"Frülings Erwachen", coup de maître

Martine D. Mergeay Publié le - Mis à jour le

Scènes

Tout l'annonçait. La première, tenue le 9 mars à la Monnaie, en ouverture d'Ars Musica, l'a confirmé : "Frühlings Erwachen" (L'éveil du printemps), premier opéra de Benoît Mernier, inspiré de la pièce éponyme de Frank Wedekind (1890), touche au chef -d'oeuvre.

Le sujet est éternel, parlant du séisme provoqué chez les adolescents par l'irruption de la sexualité; le livret de Jacques De Decker est à la fois personnel et habile, offrant, dans un pointillé de scènes-clés, une cristallisation poétique propice au traitement musical (quoique parfois délibérément nébuleuse); l'écriture de Benoît Mernier, tant orchestrale que vocale, est somptueuse. Presque trop et ce sera notre seule et paradoxale réserve.

Malgré une ouverture diamantine - l'interrogation cruciale de la "presque encore enfant" Wendla - la première partie traîne, en particulier le premier acte, cruellement privé de tension dramatique au bénéfice d'un orchestre ivre de sa propre opulence (déployée encore dans les interludes), planant, diapré, ouvert à l'infini sur un univers poétique et onirique propre à l'écriture de Mernier, on songe à "An die Nacht", prémonitoire; on songe aussi à Verdi, pour lequel le métier du compositeur d'opéra passe par son courage à couper, "même dans ce qui est bon"..., le troisième acte en offre la démonstration, où l'on oublie soudain la musique pour entrer dans l'unité de l'opéra, dans son "histoire" - jusqu'à son aboutissement bouleversant, étrange, léger, ouvert.

A la richesse de du traitement orchestral - doté, en outre, de mille péripéties solistes -, répond le raffinement du traitement vocal, d'un lyrisme grisant, très orné, voire belcantiste, mais permettant une claire compréhension du texte. Le rêve...

Du grand Boussard

Résultat d'un intense travail mené en amont, la mise en scène de Vincent Boussard - inscrite dans le visuel sobre et puissant de Vincent Lemaire (décors), Catherine Pill (costumes) et Alain Poisson (lumières) - allie la poésie onirique de l'écriture à violence pulsionnelle qui en forme le fondement, selon une direction d'acteur fouillée où le naturel n'exclut pas la distance. Avec quelques scènes sublimes : la berceuse (citant une chaconne de Cavalli) de Hänschen et Ernst (ainsi que leur second duo), l'arrivée lumineuse de Ilse, le choeur des enfants après le suicide de Moritz (sur poignante déploration à la Poulenc), et toute la dernière scène. Et une interrogation sans réponse (sauf à penser qu'ici le ressort dramatique est obsolète) : pourquoi le rôle de Wendla, en principe si touchant, si investi dans l'écriture, si magnifiquement chanté et joué par Kerstin Avemo, est-il si peu convaincant ?

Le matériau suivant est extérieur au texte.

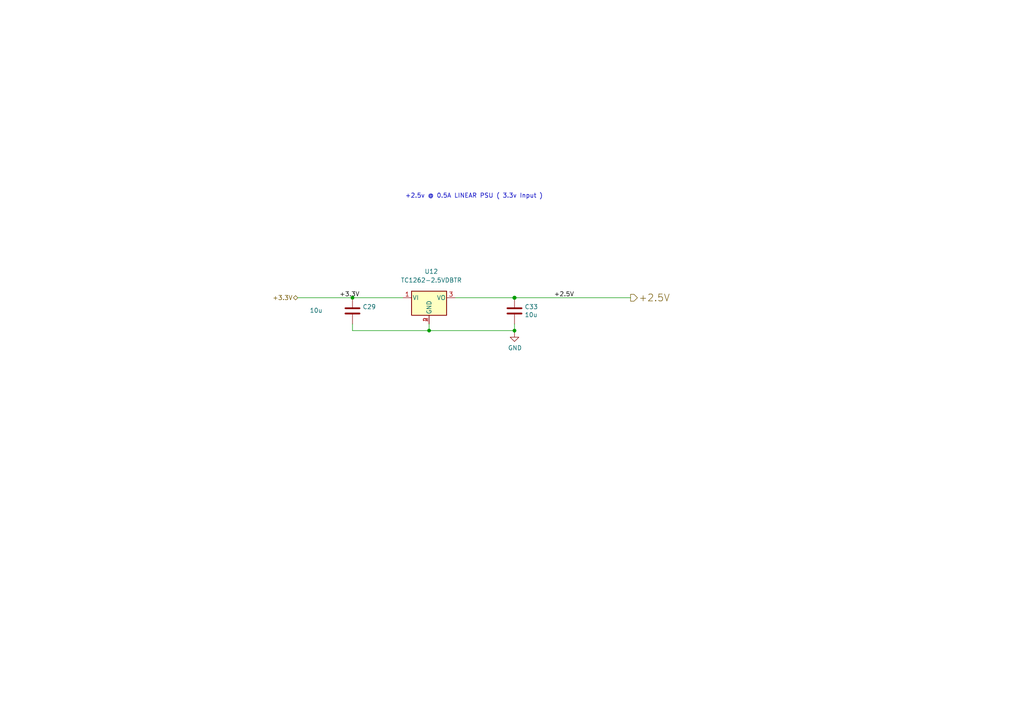
<source format=kicad_sch>
(kicad_sch (version 20211123) (generator eeschema)

  (uuid 1a4b88fb-b716-4464-a1c2-35a4fc705ccb)

  (paper "A4")

  (title_block
    (title "4pi-Farm")
    (date "2022-04-12")
    (rev "2.1")
    (comment 1 "fjc")
  )

  

  (junction (at 102.235 86.36) (diameter 0.9144) (color 0 0 0 0)
    (uuid 305f4b4e-bb09-4dd2-8a7a-72ee18a3c317)
  )
  (junction (at 124.46 95.885) (diameter 0.9144) (color 0 0 0 0)
    (uuid 50581b30-3b51-44ee-a91b-60b6946454b3)
  )
  (junction (at 149.225 95.885) (diameter 0.9144) (color 0 0 0 0)
    (uuid 636f34ca-fe5c-4fa3-9b0a-fc24e3fb6a40)
  )
  (junction (at 149.225 86.36) (diameter 1.016) (color 0 0 0 0)
    (uuid f218931a-28a2-400d-8221-f44f359a183d)
  )

  (wire (pts (xy 124.46 93.98) (xy 124.46 95.885))
    (stroke (width 0) (type solid) (color 0 0 0 0))
    (uuid 0777f847-4c1b-48fc-88a3-80c6ad406fdb)
  )
  (wire (pts (xy 124.46 95.885) (xy 149.225 95.885))
    (stroke (width 0) (type solid) (color 0 0 0 0))
    (uuid 0777f847-4c1b-48fc-88a3-80c6ad406fdc)
  )
  (wire (pts (xy 86.36 86.36) (xy 102.235 86.36))
    (stroke (width 0) (type solid) (color 0 0 0 0))
    (uuid 0c8aa44a-0527-4153-a57c-4c007db433cf)
  )
  (wire (pts (xy 102.235 86.36) (xy 116.84 86.36))
    (stroke (width 0) (type solid) (color 0 0 0 0))
    (uuid 0c8aa44a-0527-4153-a57c-4c007db433d0)
  )
  (wire (pts (xy 149.225 86.36) (xy 182.88 86.36))
    (stroke (width 0) (type solid) (color 0 0 0 0))
    (uuid 1743029b-9138-4c55-a648-e3299950294f)
  )
  (wire (pts (xy 149.225 93.98) (xy 149.225 95.885))
    (stroke (width 0) (type solid) (color 0 0 0 0))
    (uuid 17975056-457f-456f-8e16-a8bdd28df872)
  )
  (wire (pts (xy 149.225 95.885) (xy 149.225 96.52))
    (stroke (width 0) (type solid) (color 0 0 0 0))
    (uuid 17975056-457f-456f-8e16-a8bdd28df873)
  )
  (wire (pts (xy 102.235 95.885) (xy 124.46 95.885))
    (stroke (width 0) (type solid) (color 0 0 0 0))
    (uuid 46adfd17-8150-444c-bfb7-6e29462ae1af)
  )
  (wire (pts (xy 102.235 93.98) (xy 102.235 95.885))
    (stroke (width 0) (type solid) (color 0 0 0 0))
    (uuid 66736294-fcde-47f0-a608-a912e74d919d)
  )
  (wire (pts (xy 132.08 86.36) (xy 149.225 86.36))
    (stroke (width 0) (type solid) (color 0 0 0 0))
    (uuid ca5f0023-8da2-4420-a47f-c4c86095f34f)
  )

  (text "+2.5v @ 0.5A LINEAR PSU ( 3.3v Input )" (at 157.48 57.658 180)
    (effects (font (size 1.27 1.27)) (justify right bottom))
    (uuid 8f7c593e-3d00-4c6e-a6c3-b36d7b22c2c5)
  )

  (label "+3.3V" (at 98.425 86.36 0)
    (effects (font (size 1.27 1.27)) (justify left bottom))
    (uuid c382c2ce-d2ff-4ab8-bc93-106bdc0f9c9e)
  )
  (label "+2.5V" (at 160.655 86.36 0)
    (effects (font (size 1.27 1.27)) (justify left bottom))
    (uuid ff743496-954b-4bf7-8ec5-a2a955870b3a)
  )

  (hierarchical_label "+2.5V" (shape output) (at 182.88 86.36 0)
    (effects (font (size 2.007 2.007)) (justify left))
    (uuid 6d769f91-1444-4f7b-a92f-d1cd94da8eda)
  )
  (hierarchical_label "+3.3V" (shape bidirectional) (at 86.36 86.36 180)
    (effects (font (size 1.27 1.27)) (justify right))
    (uuid 992e7540-d7cf-4f33-82d3-578ebe376634)
  )

  (symbol (lib_id "CM4IO:MCP1826S") (at 124.46 86.36 0) (unit 1)
    (in_bom yes) (on_board yes)
    (uuid 0bfae143-565c-4902-9d2f-b3909d45a69c)
    (property "Reference" "U12" (id 0) (at 125.095 78.74 0))
    (property "Value" "TC1262-2.5VDBTR" (id 1) (at 125.095 81.28 0))
    (property "Footprint" "Package_TO_SOT_SMD:SOT-223" (id 2) (at 121.92 82.55 0)
      (effects (font (size 1.27 1.27)) hide)
    )
    (property "Datasheet" "https://ww1.microchip.com/downloads/en/DeviceDoc/21373C.pdf" (id 3) (at 124.46 80.01 0)
      (effects (font (size 1.27 1.27)) hide)
    )
    (property "Manufacturer" "Microchip" (id 4) (at 124.46 86.36 0)
      (effects (font (size 1.27 1.27)) hide)
    )
    (property "Manuf Partno" "TC1262-2.5VDBTR" (id 5) (at 124.46 86.36 0)
      (effects (font (size 1.27 1.27)) hide)
    )
    (property "Part Description" "IC REG LIN 2.5V 500MA SOT223-3" (id 6) (at 124.46 86.36 0)
      (effects (font (size 1.27 1.27)) hide)
    )
    (property "LCSC Part Number" "C233212" (id 7) (at 124.46 86.36 0)
      (effects (font (size 1.27 1.27)) hide)
    )
    (pin "4" (uuid 7d35da47-7c0a-464e-a7e7-cfaaf46d31ed))
    (pin "1" (uuid d18a182b-f766-41a3-b009-a1dab465ac7e))
    (pin "2" (uuid e2f9c05e-cc63-4d74-9619-1a7bdec98bab))
    (pin "3" (uuid f68da9e3-69f7-4e14-bfea-21a7f2ff7b47))
  )

  (symbol (lib_id "Device:C") (at 149.225 90.17 0) (unit 1)
    (in_bom yes) (on_board yes)
    (uuid 63978576-8007-43a9-abb9-d309d6b241ab)
    (property "Reference" "C33" (id 0) (at 152.146 89.0016 0)
      (effects (font (size 1.27 1.27)) (justify left))
    )
    (property "Value" "10u" (id 1) (at 152.146 91.313 0)
      (effects (font (size 1.27 1.27)) (justify left))
    )
    (property "Footprint" "Capacitor_SMD:C_0603_1608Metric" (id 2) (at 150.1902 93.98 0)
      (effects (font (size 1.27 1.27)) hide)
    )
    (property "Datasheet" "http://www.samsungsem.com/kr/support/product-search/mlcc/CL21B106KPQNNNE.jsp" (id 3) (at 149.225 90.17 0)
      (effects (font (size 1.27 1.27)) hide)
    )
    (property "Manufacturer" "" (id 7) (at 149.225 90.17 0)
      (effects (font (size 1.27 1.27)) hide)
    )
    (property "Part Description" "CAP CER 10UF 6.3V X5R 0603" (id 8) (at 149.225 90.17 0)
      (effects (font (size 1.27 1.27)) hide)
    )
    (property "Manuf Partno" "" (id 9) (at 149.225 90.17 0)
      (effects (font (size 1.27 1.27)) hide)
    )
    (property "LCSC Part Number" "C19702" (id 10) (at 149.225 90.17 0)
      (effects (font (size 1.27 1.27)) hide)
    )
    (pin "1" (uuid a958b58b-0544-4d33-b4fd-9a61547e4e6a))
    (pin "2" (uuid abb38aec-e377-431c-bb51-b02897da1e78))
  )

  (symbol (lib_id "power:GND") (at 149.225 96.52 0) (unit 1)
    (in_bom yes) (on_board yes)
    (uuid 853e6f1b-6e6f-4663-b85a-c68080de5a60)
    (property "Reference" "#PWR067" (id 0) (at 149.225 102.87 0)
      (effects (font (size 1.27 1.27)) hide)
    )
    (property "Value" "GND" (id 1) (at 149.352 100.9142 0))
    (property "Footprint" "" (id 2) (at 149.225 96.52 0)
      (effects (font (size 1.27 1.27)) hide)
    )
    (property "Datasheet" "" (id 3) (at 149.225 96.52 0)
      (effects (font (size 1.27 1.27)) hide)
    )
    (pin "1" (uuid 7d57ba53-8312-4b04-a0bf-0b26113e81bf))
  )

  (symbol (lib_id "Device:C") (at 102.235 90.17 0) (unit 1)
    (in_bom yes) (on_board yes)
    (uuid e226c88e-7a40-41ee-a098-732dec4e3eaa)
    (property "Reference" "C29" (id 0) (at 105.156 89.0016 0)
      (effects (font (size 1.27 1.27)) (justify left))
    )
    (property "Value" "10u" (id 1) (at 89.789 90.043 0)
      (effects (font (size 1.27 1.27)) (justify left))
    )
    (property "Footprint" "Capacitor_SMD:C_0603_1608Metric" (id 2) (at 103.2002 93.98 0)
      (effects (font (size 1.27 1.27)) hide)
    )
    (property "Datasheet" "http://www.samsungsem.com/kr/support/product-search/mlcc/CL21B106KPQNNNE.jsp" (id 3) (at 102.235 90.17 0)
      (effects (font (size 1.27 1.27)) hide)
    )
    (property "Manufacturer" "" (id 7) (at 102.235 90.17 0)
      (effects (font (size 1.27 1.27)) hide)
    )
    (property "Part Description" "CAP CER 10UF 6.3V X5R 0603" (id 8) (at 102.235 90.17 0)
      (effects (font (size 1.27 1.27)) hide)
    )
    (property "Manuf Partno" "" (id 9) (at 102.235 90.17 0)
      (effects (font (size 1.27 1.27)) hide)
    )
    (property "LCSC Part Number" "C19702" (id 10) (at 102.235 90.17 0)
      (effects (font (size 1.27 1.27)) hide)
    )
    (pin "1" (uuid cc8fcfe1-5da9-4679-9a4d-0b5a4c8a875a))
    (pin "2" (uuid 72575225-bba7-4398-80d5-55d9bf1d5e21))
  )
)

</source>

A la tête de l'orchestre de la maison, le chef allemand Jonas Alber - un familier des opéras de Boesmans - se révèle souverain, valorisant l'orchestre, très sollicité, tout en offrant aux jeunes chanteurs une totale sécurité. Le plateau est jeune, talentueux, international et belge, la quadrature du cercle. Avec, dans la première distribution, Kerstin Avemo (Wendla), le ténor belge Thomas Blondelle (Melchior), Nikolay Borchev (Moritz), la soprano française Gaële Le Roi (Ilse), la mezzo Moldave Diana Axentii (Martha), la mezzo belge Angélique Noldus (Thea), le ténor américain Michele Angelini (Hänschen), le ténor allemand Johannes Weiss (Ernst), la mezzo française Sabine Garrone (Georg), la basse allemande Patrick Schramm (Otto), et, pour les rôles d'adultes, la mezzo néo-zélandaise Anna Pierard et le baryton-basse allemand Konstantin Wolff. Rejoints par le choeur des jeunes de la Monnaie et la Choraline.